Emma es la protagonista. El autor indica que la escena transcurre en un “salón gótico” que puede ser el de un teatro, a juzgar por el movimiento de tramoyistas que se produce en escena. Pasan por allí los electricistas, el traspunte y el avisador. El técnico de iluminación ajusta los focos. Este movimiento, desaparecido en la función madrileña, parece tener por objeto cambiar el decorado para otra representación que se efectuará más tarde. Con ello se sugiere que lo que va a suceder ante el espectador no tiene el rango de lo que es representable a la vista de un público. Se trata de una pausa entre dos escenas, de un entremés, la humildad de cuyo único personaje queda establecida por el hecho de que la actriz, a la que vemos acurrucada en un sillón, enseguida se pone a fregar el suelo. Es una fregona, y es de noche, en Viena, en 1938.

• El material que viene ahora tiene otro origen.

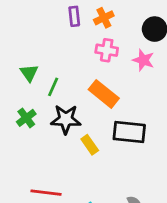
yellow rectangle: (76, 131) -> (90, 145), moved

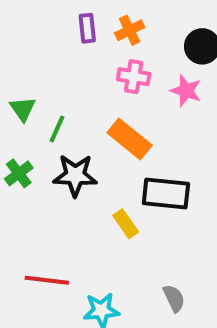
yellow rectangle: (90, 145) -> (126, 224), moved

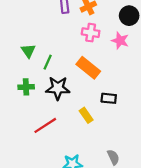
green cross: (19, 173) -> (26, 87), turned 35
black rectangle: (166, 194) -> (109, 98), size x0.6
red line: (47, 280) -> (45, 125), moved, turned -40

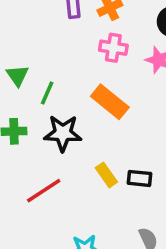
black rectangle: (109, 98) -> (139, 178), moved

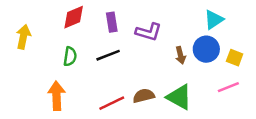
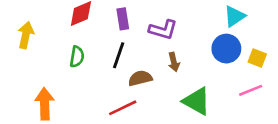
black line: (108, 55) -> (119, 55), turned -50
brown arrow: (181, 55) -> (174, 62), moved
orange arrow: (57, 96) -> (45, 104), moved
brown semicircle: (144, 96) -> (140, 78), moved

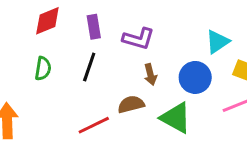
cyan triangle: (234, 16) -> (218, 42), moved
blue circle: (226, 49) -> (195, 77), moved
brown semicircle: (140, 78) -> (131, 104), moved

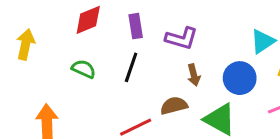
green semicircle: (43, 69) -> (84, 69), turned -75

Al personaje le cambian el decorado unos poderes que permanecen en la sombra, sin su intervención ni su consentimiento, y de repente, sin haber cambiado de lugar, está ya en otra parte. El monólogo de Emma es el testimonio de una persona corriente cargada de ese furor ético ya aludido que aquí ha devenido en internacional. Tan internacional, puede decirse, como lo era este autor español de Centroeuropa, o a la inversa, que nos ofrece aquí un texto –un grito– extraído de su propia realidad inmediata, texto que no desmerecería hoy en los mejores escenarios de París, Berlín o Viena. Sin embargo, antes de pensar en exportar a Aub, habría que empezar por recuperarle entre nosotros, cosa que por ahora sigue quedando muy lejos a juzgar por lo que nos presentan como la “marca España”. La obra trata de los horrores del siglo XX, del nazismo, de la persecución, de la guerra y del exilio; es decir, de nosotros mismos. Y trata en particular de la identidad y de su pérdida, la cual consiste en algo más que en el extravío de un documento. La mujer, la fregona, ha visto desaparecer a su hijo y asistido a la depuración de su marido, y desaparecida ella misma nos desvela sus recuerdos a fin de construir por medio de la memoria, ante el espectador, en forma de edificación aérea que una y otra vez se vuelve a derrumbar, la identidad perdida, la cual, sin embargo, sólo podrá recomponerse por entero en el porvenir, “cuando llegue la libertad”.